Please give back, word for word, only the lines starting at the one containing "Defender for SQL servers" and ending at the one containing "## Defender for open-source" within the material below.

╔══

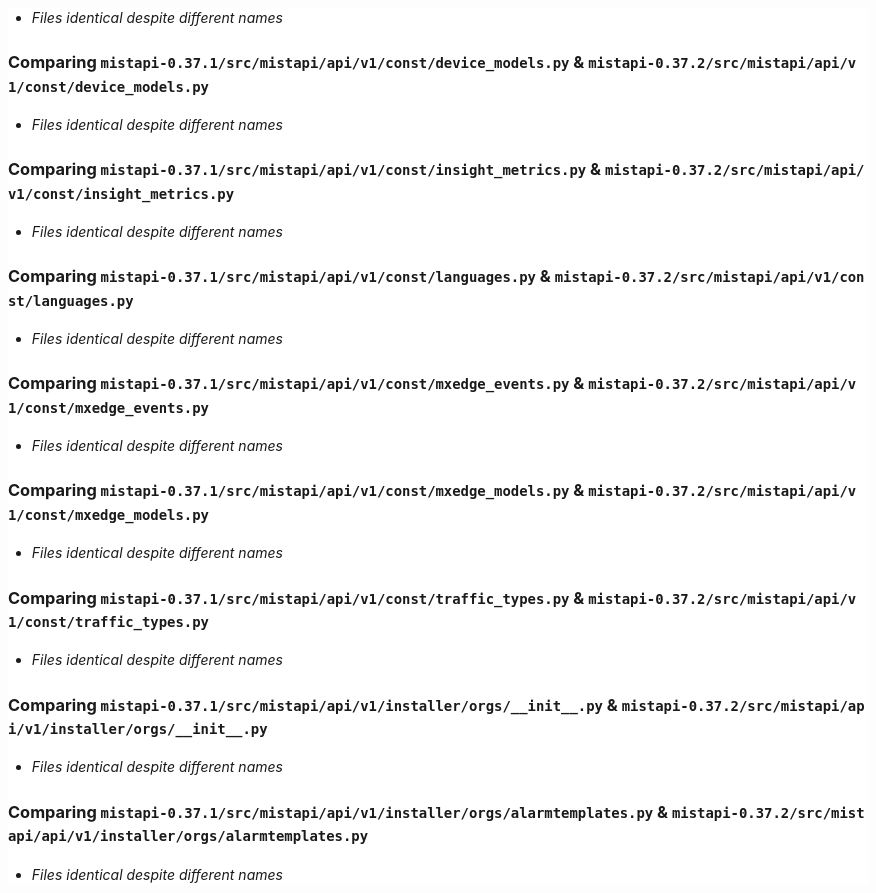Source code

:  * *Files identical despite different names*

### Comparing `mistapi-0.37.1/src/mistapi/api/v1/const/device_models.py` & `mistapi-0.37.2/src/mistapi/api/v1/const/device_models.py`

 * *Files identical despite different names*

### Comparing `mistapi-0.37.1/src/mistapi/api/v1/const/insight_metrics.py` & `mistapi-0.37.2/src/mistapi/api/v1/const/insight_metrics.py`

 * *Files identical despite different names*

### Comparing `mistapi-0.37.1/src/mistapi/api/v1/const/languages.py` & `mistapi-0.37.2/src/mistapi/api/v1/const/languages.py`

 * *Files identical despite different names*

### Comparing `mistapi-0.37.1/src/mistapi/api/v1/const/mxedge_events.py` & `mistapi-0.37.2/src/mistapi/api/v1/const/mxedge_events.py`

 * *Files identical despite different names*

### Comparing `mistapi-0.37.1/src/mistapi/api/v1/const/mxedge_models.py` & `mistapi-0.37.2/src/mistapi/api/v1/const/mxedge_models.py`

 * *Files identical despite different names*

### Comparing `mistapi-0.37.1/src/mistapi/api/v1/const/traffic_types.py` & `mistapi-0.37.2/src/mistapi/api/v1/const/traffic_types.py`

 * *Files identical despite different names*

### Comparing `mistapi-0.37.1/src/mistapi/api/v1/installer/orgs/__init__.py` & `mistapi-0.37.2/src/mistapi/api/v1/installer/orgs/__init__.py`

 * *Files identical despite different names*

### Comparing `mistapi-0.37.1/src/mistapi/api/v1/installer/orgs/alarmtemplates.py` & `mistapi-0.37.2/src/mistapi/api/v1/installer/orgs/alarmtemplates.py`

 * *Files identical despite different names*

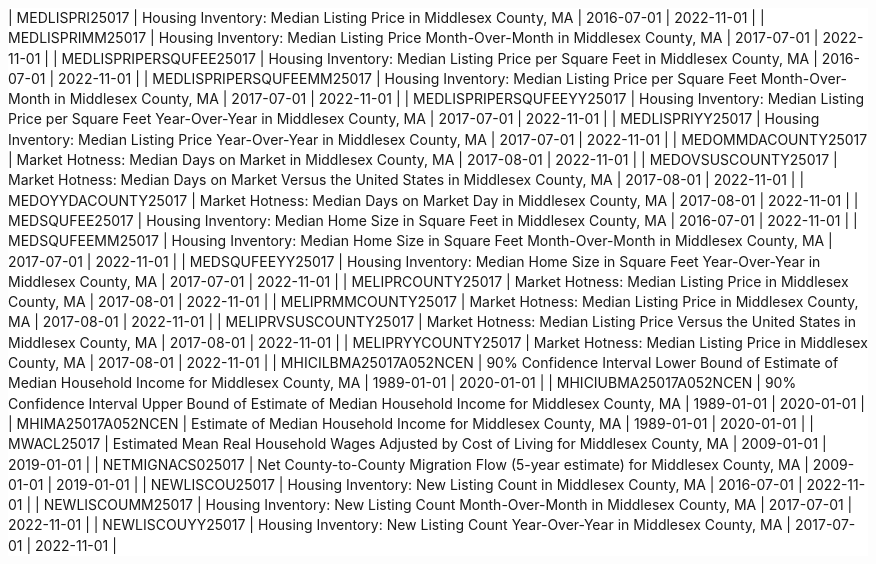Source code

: | MEDLISPRI25017            | Housing Inventory: Median Listing Price in Middlesex County, MA                                                                                                               | 2016-07-01          | 2022-11-01        |
| MEDLISPRIMM25017          | Housing Inventory: Median Listing Price Month-Over-Month in Middlesex County, MA                                                                                              | 2017-07-01          | 2022-11-01        |
| MEDLISPRIPERSQUFEE25017   | Housing Inventory: Median Listing Price per Square Feet in Middlesex County, MA                                                                                               | 2016-07-01          | 2022-11-01        |
| MEDLISPRIPERSQUFEEMM25017 | Housing Inventory: Median Listing Price per Square Feet Month-Over-Month in Middlesex County, MA                                                                              | 2017-07-01          | 2022-11-01        |
| MEDLISPRIPERSQUFEEYY25017 | Housing Inventory: Median Listing Price per Square Feet Year-Over-Year in Middlesex County, MA                                                                                | 2017-07-01          | 2022-11-01        |
| MEDLISPRIYY25017          | Housing Inventory: Median Listing Price Year-Over-Year in Middlesex County, MA                                                                                                | 2017-07-01          | 2022-11-01        |
| MEDOMMDACOUNTY25017       | Market Hotness: Median Days on Market in Middlesex County, MA                                                                                                                 | 2017-08-01          | 2022-11-01        |
| MEDOVSUSCOUNTY25017       | Market Hotness: Median Days on Market Versus the United States in Middlesex County, MA                                                                                        | 2017-08-01          | 2022-11-01        |
| MEDOYYDACOUNTY25017       | Market Hotness: Median Days on Market Day in Middlesex County, MA                                                                                                             | 2017-08-01          | 2022-11-01        |
| MEDSQUFEE25017            | Housing Inventory: Median Home Size in Square Feet in Middlesex County, MA                                                                                                    | 2016-07-01          | 2022-11-01        |
| MEDSQUFEEMM25017          | Housing Inventory: Median Home Size in Square Feet Month-Over-Month in Middlesex County, MA                                                                                   | 2017-07-01          | 2022-11-01        |
| MEDSQUFEEYY25017          | Housing Inventory: Median Home Size in Square Feet Year-Over-Year in Middlesex County, MA                                                                                     | 2017-07-01          | 2022-11-01        |
| MELIPRCOUNTY25017         | Market Hotness: Median Listing Price in Middlesex County, MA                                                                                                                  | 2017-08-01          | 2022-11-01        |
| MELIPRMMCOUNTY25017       | Market Hotness: Median Listing Price in Middlesex County, MA                                                                                                                  | 2017-08-01          | 2022-11-01        |
| MELIPRVSUSCOUNTY25017     | Market Hotness: Median Listing Price Versus the United States in Middlesex County, MA                                                                                         | 2017-08-01          | 2022-11-01        |
| MELIPRYYCOUNTY25017       | Market Hotness: Median Listing Price in Middlesex County, MA                                                                                                                  | 2017-08-01          | 2022-11-01        |
| MHICILBMA25017A052NCEN    | 90% Confidence Interval Lower Bound of Estimate of Median Household Income for Middlesex County, MA                                                                           | 1989-01-01          | 2020-01-01        |
| MHICIUBMA25017A052NCEN    | 90% Confidence Interval Upper Bound of Estimate of Median Household Income for Middlesex County, MA                                                                           | 1989-01-01          | 2020-01-01        |
| MHIMA25017A052NCEN        | Estimate of Median Household Income for Middlesex County, MA                                                                                                                  | 1989-01-01          | 2020-01-01        |
| MWACL25017                | Estimated Mean Real Household Wages Adjusted by Cost of Living for Middlesex County, MA                                                                                       | 2009-01-01          | 2019-01-01        |
| NETMIGNACS025017          | Net County-to-County Migration Flow (5-year estimate) for Middlesex County, MA                                                                                                | 2009-01-01          | 2019-01-01        |
| NEWLISCOU25017            | Housing Inventory: New Listing Count in Middlesex County, MA                                                                                                                  | 2016-07-01          | 2022-11-01        |
| NEWLISCOUMM25017          | Housing Inventory: New Listing Count Month-Over-Month in Middlesex County, MA                                                                                                 | 2017-07-01          | 2022-11-01        |
| NEWLISCOUYY25017          | Housing Inventory: New Listing Count Year-Over-Year in Middlesex County, MA                                                                                                   | 2017-07-01          | 2022-11-01        |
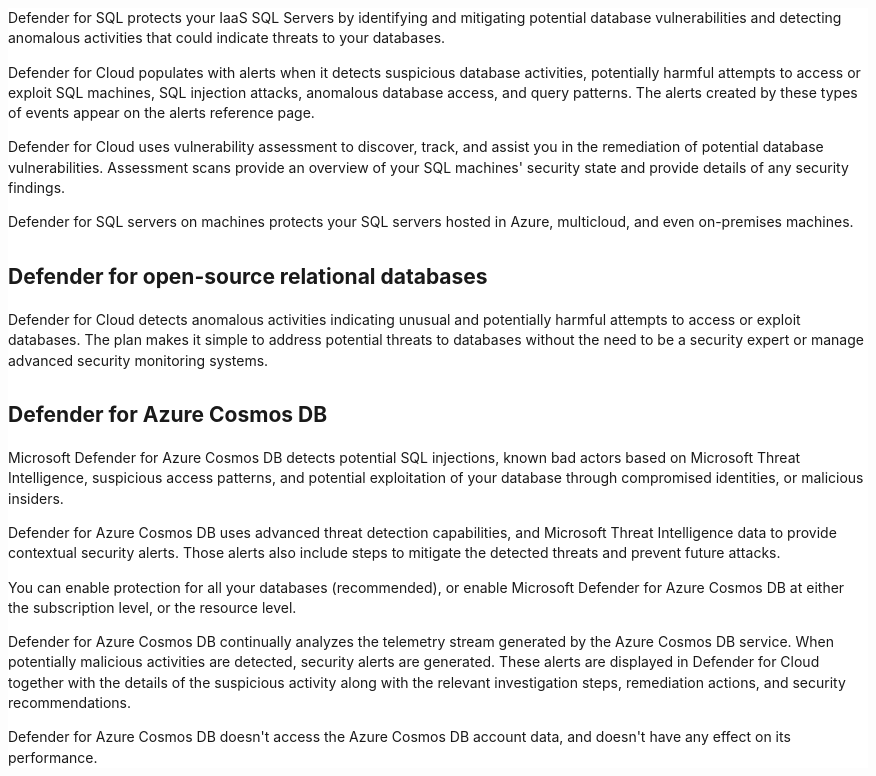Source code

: Defender for SQL protects your IaaS SQL Servers by identifying and mitigating potential database vulnerabilities and detecting anomalous activities that could indicate threats to your databases.

Defender for Cloud populates with alerts when it detects suspicious database activities, potentially harmful attempts to access or exploit SQL machines, SQL injection attacks, anomalous database access, and query patterns. The alerts created by these types of events appear on the alerts reference page.

Defender for Cloud uses vulnerability assessment to discover, track, and assist you in the remediation of potential database vulnerabilities. Assessment scans provide an overview of your SQL machines' security state and provide details of any security findings.

Defender for SQL servers on machines protects your SQL servers hosted in Azure, multicloud, and even on-premises machines.

## Defender for open-source relational databases

Defender for Cloud detects anomalous activities indicating unusual and potentially harmful attempts to access or exploit databases. The plan makes it simple to address potential threats to databases without the need to be a security expert or manage advanced security monitoring systems.

## Defender for Azure Cosmos DB

Microsoft Defender for Azure Cosmos DB detects potential SQL injections, known bad actors based on Microsoft Threat Intelligence, suspicious access patterns, and potential exploitation of your database through compromised identities, or malicious insiders.

Defender for Azure Cosmos DB uses advanced threat detection capabilities, and Microsoft Threat Intelligence data to provide contextual security alerts. Those alerts also include steps to mitigate the detected threats and prevent future attacks.

You can enable protection for all your databases (recommended), or enable Microsoft Defender for Azure Cosmos DB at either the subscription level, or the resource level.

Defender for Azure Cosmos DB continually analyzes the telemetry stream generated by the Azure Cosmos DB service. When potentially malicious activities are detected, security alerts are generated. These alerts are displayed in Defender for Cloud together with the details of the suspicious activity along with the relevant investigation steps, remediation actions, and security recommendations.

Defender for Azure Cosmos DB doesn't access the Azure Cosmos DB account data, and doesn't have any effect on its performance.
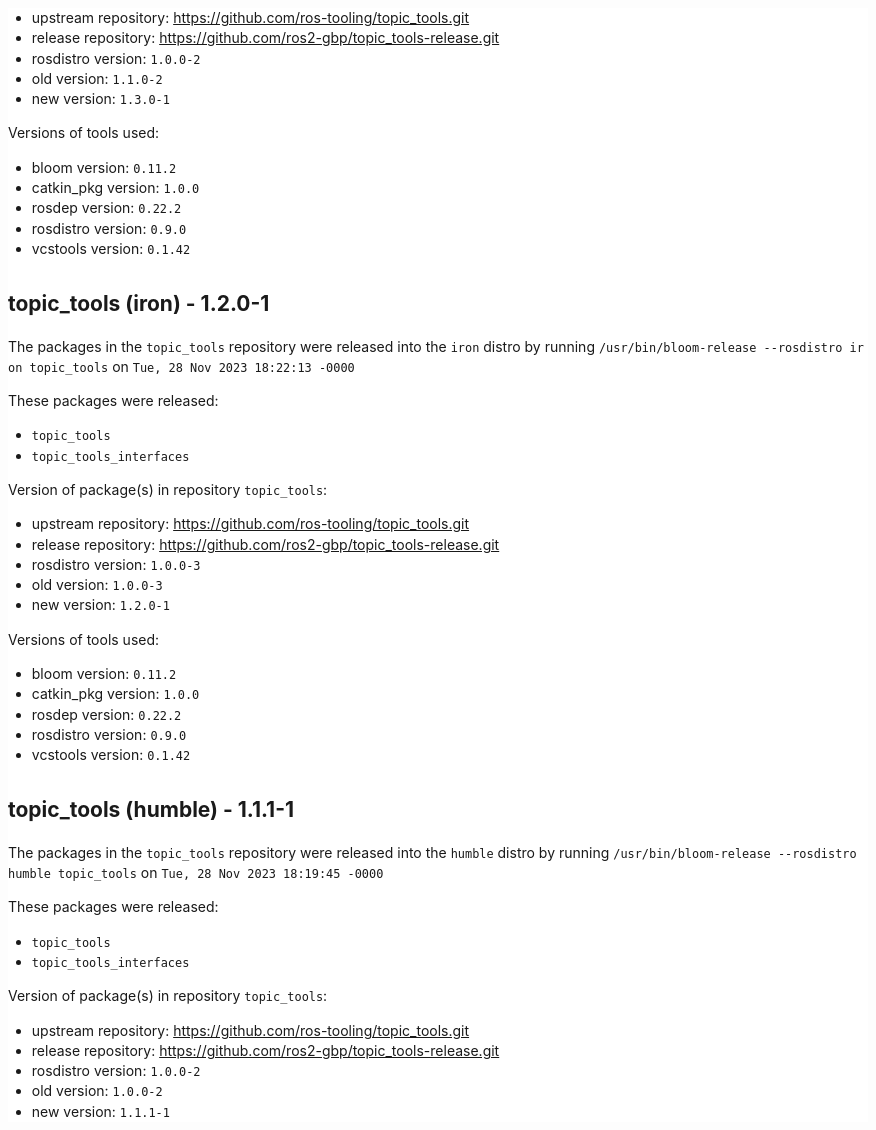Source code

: - upstream repository: https://github.com/ros-tooling/topic_tools.git
- release repository: https://github.com/ros2-gbp/topic_tools-release.git
- rosdistro version: `1.0.0-2`
- old version: `1.1.0-2`
- new version: `1.3.0-1`

Versions of tools used:

- bloom version: `0.11.2`
- catkin_pkg version: `1.0.0`
- rosdep version: `0.22.2`
- rosdistro version: `0.9.0`
- vcstools version: `0.1.42`


## topic_tools (iron) - 1.2.0-1

The packages in the `topic_tools` repository were released into the `iron` distro by running `/usr/bin/bloom-release --rosdistro iron topic_tools` on `Tue, 28 Nov 2023 18:22:13 -0000`

These packages were released:
- `topic_tools`
- `topic_tools_interfaces`

Version of package(s) in repository `topic_tools`:

- upstream repository: https://github.com/ros-tooling/topic_tools.git
- release repository: https://github.com/ros2-gbp/topic_tools-release.git
- rosdistro version: `1.0.0-3`
- old version: `1.0.0-3`
- new version: `1.2.0-1`

Versions of tools used:

- bloom version: `0.11.2`
- catkin_pkg version: `1.0.0`
- rosdep version: `0.22.2`
- rosdistro version: `0.9.0`
- vcstools version: `0.1.42`


## topic_tools (humble) - 1.1.1-1

The packages in the `topic_tools` repository were released into the `humble` distro by running `/usr/bin/bloom-release --rosdistro humble topic_tools` on `Tue, 28 Nov 2023 18:19:45 -0000`

These packages were released:
- `topic_tools`
- `topic_tools_interfaces`

Version of package(s) in repository `topic_tools`:

- upstream repository: https://github.com/ros-tooling/topic_tools.git
- release repository: https://github.com/ros2-gbp/topic_tools-release.git
- rosdistro version: `1.0.0-2`
- old version: `1.0.0-2`
- new version: `1.1.1-1`
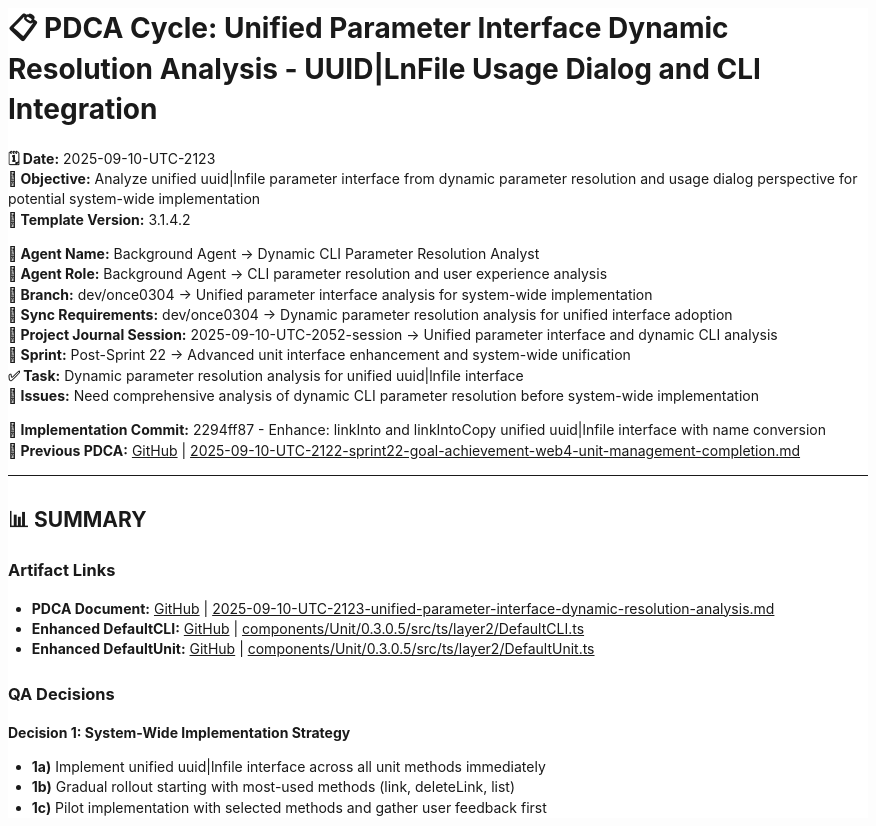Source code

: # 📋 **PDCA Cycle: Unified Parameter Interface Dynamic Resolution Analysis - UUID|LnFile Usage Dialog and CLI Integration**

**🗓️ Date:** 2025-09-10-UTC-2123  
**🎯 Objective:** Analyze unified uuid|lnfile parameter interface from dynamic parameter resolution and usage dialog perspective for potential system-wide implementation  
**🎯 Template Version:** 3.1.4.2  

**👤 Agent Name:** Background Agent → Dynamic CLI Parameter Resolution Analyst  
**👤 Agent Role:** Background Agent → CLI parameter resolution and user experience analysis  
**👤 Branch:** dev/once0304 → Unified parameter interface analysis for system-wide implementation  
**🔄 Sync Requirements:** dev/once0304 → Dynamic parameter resolution analysis for unified interface adoption  
**🎯 Project Journal Session:** 2025-09-10-UTC-2052-session → Unified parameter interface and dynamic CLI analysis  
**🎯 Sprint:** Post-Sprint 22 → Advanced unit interface enhancement and system-wide unification  
**✅ Task:** Dynamic parameter resolution analysis for unified uuid|lnfile interface  
**🚨 Issues:** Need comprehensive analysis of dynamic CLI parameter resolution before system-wide implementation  

**📎 Implementation Commit:** 2294ff87 - Enhance: linkInto and linkIntoCopy unified uuid|lnfile interface with name conversion  
**🔗 Previous PDCA:** [GitHub](https://github.com/Cerulean-Circle-GmbH/Web4Articles/blob/dev/once0304/scrum.pmo/project.journal/2025-09-10-UTC-2052-session/pdca/role/background-agent/2025-09-10-UTC-2122-sprint22-goal-achievement-web4-unit-management-completion.md) | [2025-09-10-UTC-2122-sprint22-goal-achievement-web4-unit-management-completion.md](./2025-09-10-UTC-2122-sprint22-goal-achievement-web4-unit-management-completion.md)

---

## **📊 SUMMARY**

### **Artifact Links**
- **PDCA Document:** [GitHub](https://github.com/Cerulean-Circle-GmbH/Web4Articles/blob/dev/once0304/scrum.pmo/project.journal/2025-09-10-UTC-2052-session/pdca/role/background-agent/2025-09-10-UTC-2123-unified-parameter-interface-dynamic-resolution-analysis.md) | [2025-09-10-UTC-2123-unified-parameter-interface-dynamic-resolution-analysis.md](./2025-09-10-UTC-2123-unified-parameter-interface-dynamic-resolution-analysis.md)
- **Enhanced DefaultCLI:** [GitHub](https://github.com/Cerulean-Circle-GmbH/Web4Articles/blob/dev/once0304/components/Unit/0.3.0.5/src/ts/layer2/DefaultCLI.ts) | [components/Unit/0.3.0.5/src/ts/layer2/DefaultCLI.ts](../../../../components/Unit/0.3.0.5/src/ts/layer2/DefaultCLI.ts)
- **Enhanced DefaultUnit:** [GitHub](https://github.com/Cerulean-Circle-GmbH/Web4Articles/blob/dev/once0304/components/Unit/0.3.0.5/src/ts/layer2/DefaultUnit.ts) | [components/Unit/0.3.0.5/src/ts/layer2/DefaultUnit.ts](../../../../components/Unit/0.3.0.5/src/ts/layer2/DefaultUnit.ts)

### **QA Decisions**
**Decision 1: System-Wide Implementation Strategy**
- **1a)** Implement unified uuid|lnfile interface across all unit methods immediately
- **1b)** Gradual rollout starting with most-used methods (link, deleteLink, list)
- **1c)** Pilot implementation with selected methods and gather user feedback first
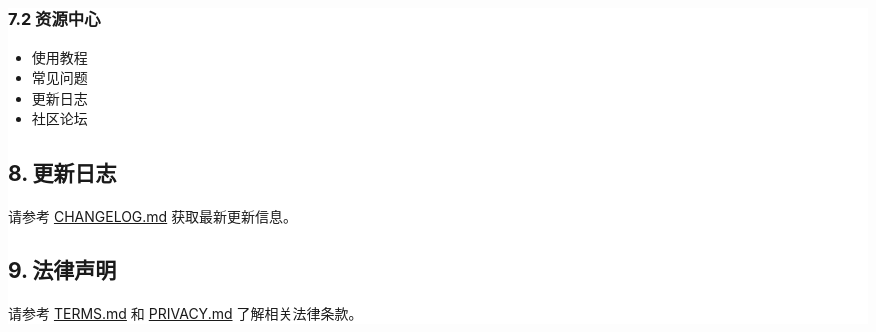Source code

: ### 7.2 资源中心
- 使用教程
- 常见问题
- 更新日志
- 社区论坛

## 8. 更新日志

请参考 [CHANGELOG.md](CHANGELOG.md) 获取最新更新信息。

## 9. 法律声明

请参考 [TERMS.md](TERMS.md) 和 [PRIVACY.md](PRIVACY.md) 了解相关法律条款。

╚══

## RESPONSE AREA:
Defender for SQL servers on machines protects your SQL servers hosted in Azure, multicloud, and even on-premises machines.

## Defender for open-source relational databases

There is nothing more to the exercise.